◆ DIRECTIONS FOR THIS TASK:
Could you reproduce the lines below from the one with "3. This happens" through the one with "- Set and update specific positions"? Keep both ends and add nothing.

◆ DATA PROVIDED:
==========

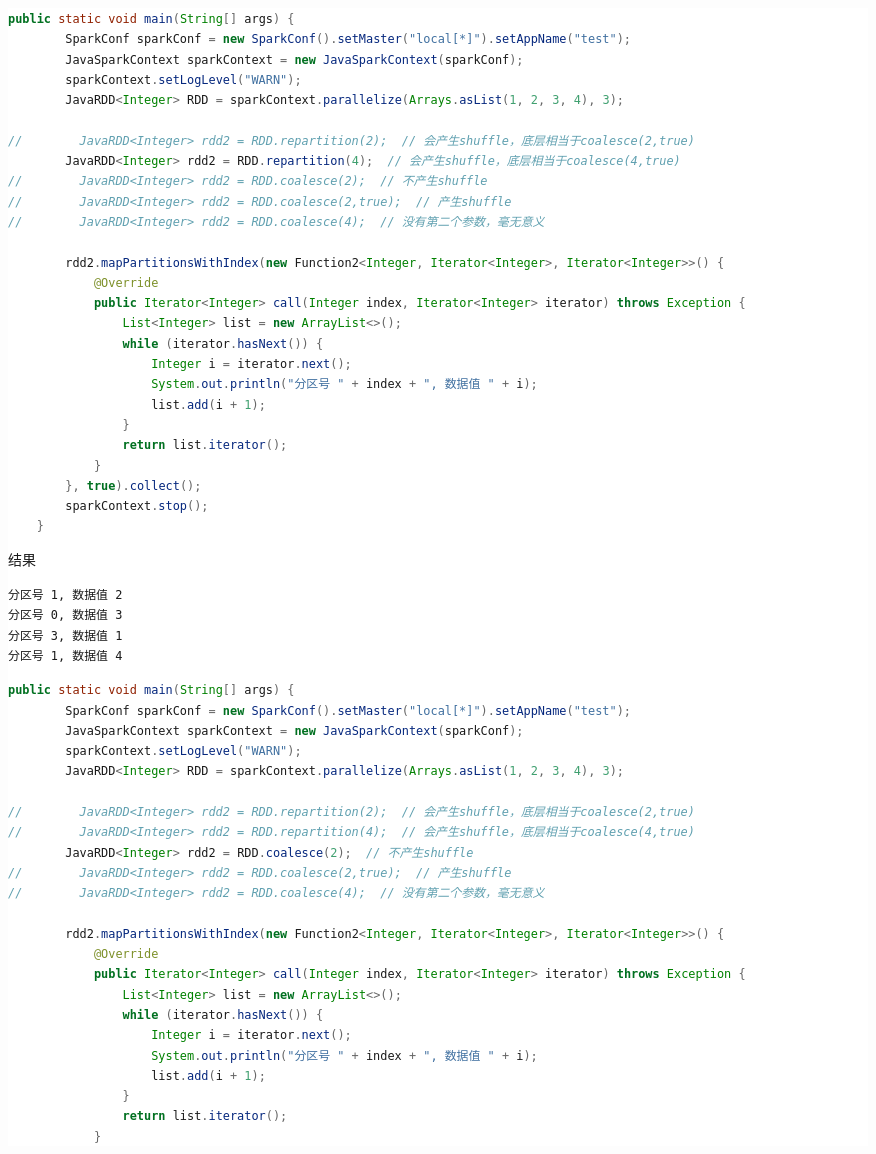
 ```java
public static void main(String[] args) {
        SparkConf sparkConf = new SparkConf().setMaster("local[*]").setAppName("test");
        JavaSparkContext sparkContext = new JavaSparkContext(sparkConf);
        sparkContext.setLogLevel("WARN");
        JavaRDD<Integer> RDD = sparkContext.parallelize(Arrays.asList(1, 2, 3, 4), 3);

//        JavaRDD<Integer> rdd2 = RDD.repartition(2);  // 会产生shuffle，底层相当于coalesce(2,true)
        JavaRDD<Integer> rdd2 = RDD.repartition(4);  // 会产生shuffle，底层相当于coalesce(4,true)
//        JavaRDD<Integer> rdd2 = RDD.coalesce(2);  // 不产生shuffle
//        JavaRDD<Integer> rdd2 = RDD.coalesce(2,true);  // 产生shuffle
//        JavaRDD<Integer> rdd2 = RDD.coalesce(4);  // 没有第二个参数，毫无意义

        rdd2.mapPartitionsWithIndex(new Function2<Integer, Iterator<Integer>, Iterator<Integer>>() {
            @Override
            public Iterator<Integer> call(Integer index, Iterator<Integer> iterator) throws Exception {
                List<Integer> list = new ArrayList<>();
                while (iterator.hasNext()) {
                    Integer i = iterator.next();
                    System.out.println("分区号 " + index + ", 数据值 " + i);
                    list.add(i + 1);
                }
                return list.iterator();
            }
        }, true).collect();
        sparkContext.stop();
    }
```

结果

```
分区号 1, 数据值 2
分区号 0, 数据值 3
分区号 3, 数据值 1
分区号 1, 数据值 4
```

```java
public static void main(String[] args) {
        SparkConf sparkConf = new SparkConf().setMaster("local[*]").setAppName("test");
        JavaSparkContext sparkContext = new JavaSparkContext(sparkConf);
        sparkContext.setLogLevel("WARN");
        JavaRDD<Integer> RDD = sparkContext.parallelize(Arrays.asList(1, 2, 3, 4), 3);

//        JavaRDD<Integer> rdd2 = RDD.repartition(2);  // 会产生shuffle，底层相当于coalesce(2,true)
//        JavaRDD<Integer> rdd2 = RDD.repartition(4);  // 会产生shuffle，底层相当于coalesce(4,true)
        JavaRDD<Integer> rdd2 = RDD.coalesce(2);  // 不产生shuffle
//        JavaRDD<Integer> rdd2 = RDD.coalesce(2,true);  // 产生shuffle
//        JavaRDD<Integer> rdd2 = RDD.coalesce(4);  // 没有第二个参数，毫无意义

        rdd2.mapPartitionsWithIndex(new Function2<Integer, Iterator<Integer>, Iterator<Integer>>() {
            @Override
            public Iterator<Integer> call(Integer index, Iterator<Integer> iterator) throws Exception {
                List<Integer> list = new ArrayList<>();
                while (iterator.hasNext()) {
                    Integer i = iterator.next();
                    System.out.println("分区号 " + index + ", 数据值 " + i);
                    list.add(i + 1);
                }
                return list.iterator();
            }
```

==========

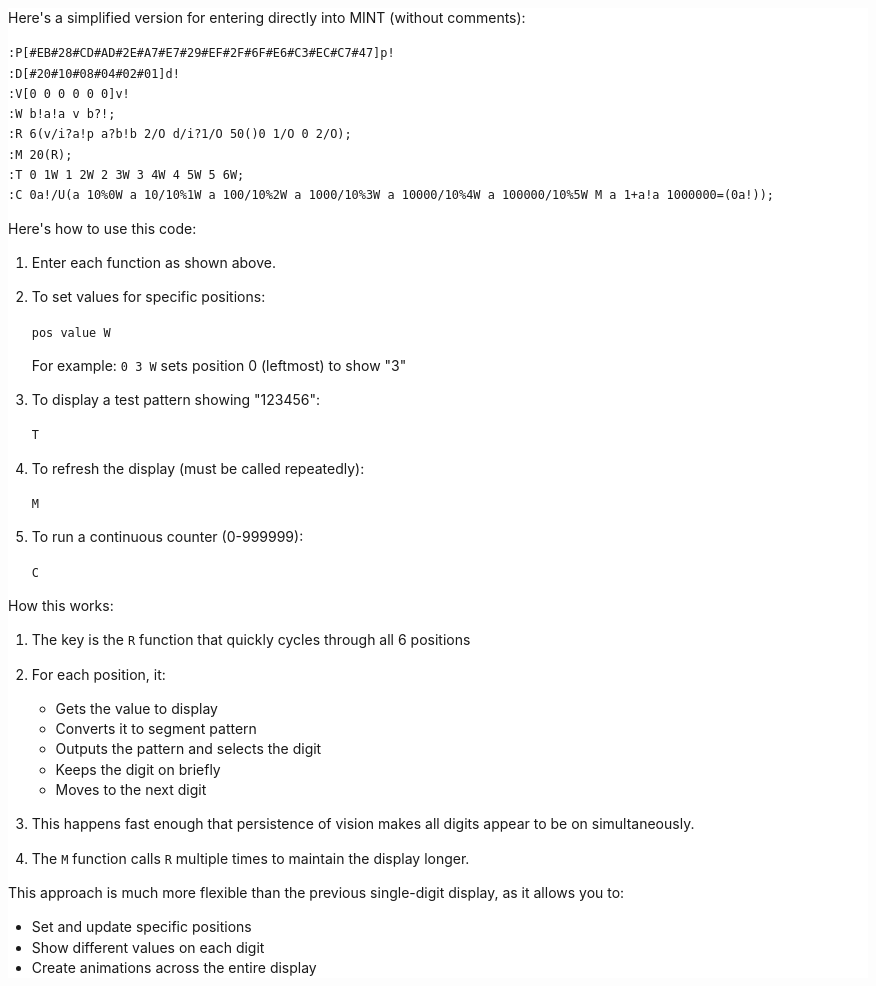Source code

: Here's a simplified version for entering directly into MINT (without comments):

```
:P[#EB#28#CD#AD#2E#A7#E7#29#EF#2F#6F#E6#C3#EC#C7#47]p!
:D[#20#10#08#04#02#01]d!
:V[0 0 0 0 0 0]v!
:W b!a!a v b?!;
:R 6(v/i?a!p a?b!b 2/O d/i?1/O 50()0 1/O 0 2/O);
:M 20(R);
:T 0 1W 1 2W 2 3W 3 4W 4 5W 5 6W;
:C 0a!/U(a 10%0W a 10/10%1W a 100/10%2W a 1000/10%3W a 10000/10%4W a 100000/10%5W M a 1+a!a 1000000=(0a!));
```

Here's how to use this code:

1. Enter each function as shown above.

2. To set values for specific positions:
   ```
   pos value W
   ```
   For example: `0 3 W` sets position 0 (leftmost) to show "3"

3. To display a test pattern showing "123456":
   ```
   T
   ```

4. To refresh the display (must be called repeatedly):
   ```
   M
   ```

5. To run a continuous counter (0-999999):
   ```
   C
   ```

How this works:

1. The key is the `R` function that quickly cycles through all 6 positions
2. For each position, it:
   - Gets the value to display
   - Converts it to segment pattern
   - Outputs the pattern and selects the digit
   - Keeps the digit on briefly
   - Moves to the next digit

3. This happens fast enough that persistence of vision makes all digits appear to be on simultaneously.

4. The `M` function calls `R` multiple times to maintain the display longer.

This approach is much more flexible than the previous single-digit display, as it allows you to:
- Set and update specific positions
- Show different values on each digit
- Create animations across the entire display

==========

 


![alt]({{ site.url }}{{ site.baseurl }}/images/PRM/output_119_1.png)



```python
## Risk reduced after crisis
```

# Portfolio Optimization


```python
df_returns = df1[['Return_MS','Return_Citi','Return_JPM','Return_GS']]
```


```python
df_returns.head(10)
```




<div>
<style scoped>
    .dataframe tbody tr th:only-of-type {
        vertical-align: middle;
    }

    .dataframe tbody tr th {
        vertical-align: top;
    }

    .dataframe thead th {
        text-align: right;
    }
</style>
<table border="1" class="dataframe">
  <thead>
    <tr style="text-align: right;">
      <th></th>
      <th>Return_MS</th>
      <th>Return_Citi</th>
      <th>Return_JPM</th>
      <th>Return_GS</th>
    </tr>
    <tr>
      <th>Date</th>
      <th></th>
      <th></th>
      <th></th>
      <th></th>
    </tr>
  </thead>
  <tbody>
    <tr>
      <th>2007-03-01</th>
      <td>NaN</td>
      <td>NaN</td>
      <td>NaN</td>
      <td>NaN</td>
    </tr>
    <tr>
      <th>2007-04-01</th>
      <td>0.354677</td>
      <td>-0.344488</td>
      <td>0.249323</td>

==========

◆ OUTPUT BELOW:
3. This happens fast enough that persistence of vision makes all digits appear to be on simultaneously.

4. The `M` function calls `R` multiple times to maintain the display longer.

This approach is much more flexible than the previous single-digit display, as it allows you to:
- Set and update specific positions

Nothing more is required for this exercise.